Physical examination may be normal or it may reveal wheezing and prolonged expiration on auscultation, but these findings are not specific for asthma.
The diagnosis is based on characteristic findings on spirometry together with typical symptoms. The characteristic findings on spirometry are either of the following:
- If spirometry shows obstruction, administration of a bronchodilator improves the obstruction by > 12%
- This shows that the airway obstruction is reversible, unlike in COPD
- Obstruction is defined as decreased FEV1/FVC ratio
- If spirometry does not show obstruction, a challenge test can be used, where we try to trigger airway obstruction and see whether spirometry shows obstruction afterward
- The trigger can be either inhalation of 10% KCl for 140 breaths or methacholine (a bronchoconstrictor)
- If the FEV1 drops by more than 20%, the test is positive
- If the FEV1 or the peak expiratory flow (PEF) varies by more than 20% over time
- Repeat measurements at the office or at home over time are necessary
- A peak flow meter can be used for this
A peak flow meter is a small device which the patient can use at home to measure the peak expiratory flow (PEF). It is used to monitor changes in PEF over time. It can be used to diagnose asthma, see whether treatment improves the PEF, or whether a person has worse PEF in the weekdays than the weekends, which would suggest occupational asthma.

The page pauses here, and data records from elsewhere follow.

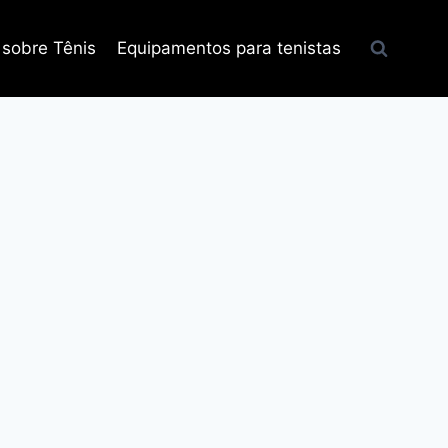
 sobre Tênis
Equipamentos para tenistas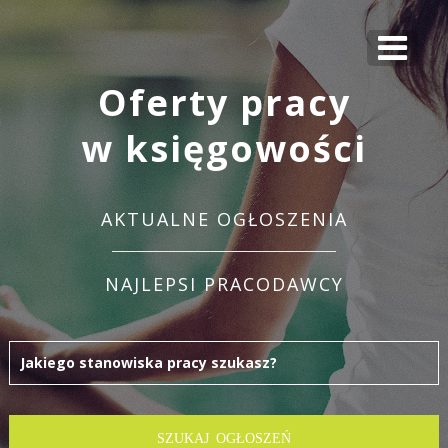
Oferty pracy
w księgowości
AKTUALNE OGŁOSZENIA
NAJLEPSI PRACODAWCY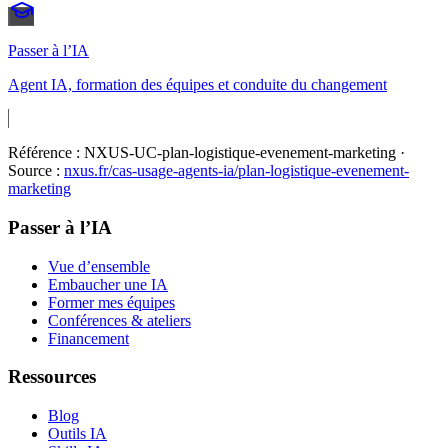
Passer à l’IA
Agent IA, formation des équipes et conduite du changement
Référence :
NXUS-UC-plan-logistique-evenement-marketing
·
Source :
nxus.fr/cas-usage-agents-ia/
plan-logistique-evenement-
marketing
Passer à l’IA
Vue d’ensemble
Embaucher une IA
Former mes équipes
Conférences & ateliers
Financement
Ressources
Blog
Outils IA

Inhaled bronchodilators can reverse the episode of bronchoconstriction, but they don’t treat the underlying cause, the chronic inflammation of the airway. The aim of the treatment is to reverse asthmatic episodes with inhalers, as well as to decrease the chronic inflammation to prevent asthmatic episodes.
The treatment of asthma should be personalized to the type of asthma, but we’re not going to go into such detail here.

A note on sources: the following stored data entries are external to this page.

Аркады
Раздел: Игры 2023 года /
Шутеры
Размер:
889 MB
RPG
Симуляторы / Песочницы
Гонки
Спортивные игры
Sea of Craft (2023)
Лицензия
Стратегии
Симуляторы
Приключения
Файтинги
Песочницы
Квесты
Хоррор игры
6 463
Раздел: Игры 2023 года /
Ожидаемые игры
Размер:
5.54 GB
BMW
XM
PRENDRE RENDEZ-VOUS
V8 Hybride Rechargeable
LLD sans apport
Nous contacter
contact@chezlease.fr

Drugs used to reverse asthmatic episodes are called relievers. These are inhaled rescue medications used to alleviate symptoms and prevent bronchoconstriction. These can be:
- Short-acting beta-2 agonists (SABA) like salbutamol
- Long-acting beta-2 agonists (LABA) which have rapid onset (RABA) like formoterol
- Salmeterol is a LABA with slow onset and is not suitable
Drugs used to reduce the airway inflammation are called controllers. These are inhalational corticosteroids (ICS), especially budesonide and beclomethasone.
In 2019, the guidelines on asthma treatment changed. Until then, mild asthma was treated with only relievers and not controllers. However, it was found that this increases mortality. The 2019 guidelines recommend both relievers and controllers for all.
Other drugs which may be used in more severe asthma include leukotriene receptor antagonists (LTRA), tiotropium, oral glucocorticoids, or biological therapy against IgE, IL-5, IL-5R, or IL-4R.
Long-term untreated asthma can cause suboptimal lung development in children and loss of lung function over time.
Patients with left-sided heart failure may experience asthma-like symptoms, like dyspnoea, wheezing, and coughing, which may be called cardiac asthma. Differentiating cardiac and bronchial asthma is usually not a problem.
Patients with cardiac asthma usually have other symptoms of heart failure, the presence of cardiac risk factors, frothy sputum when coughing, are older, have abnormal ECG, chest x-ray, etc. They usually don’t have allergy, and spirometry does not show the characteristic features of bronchial asthma.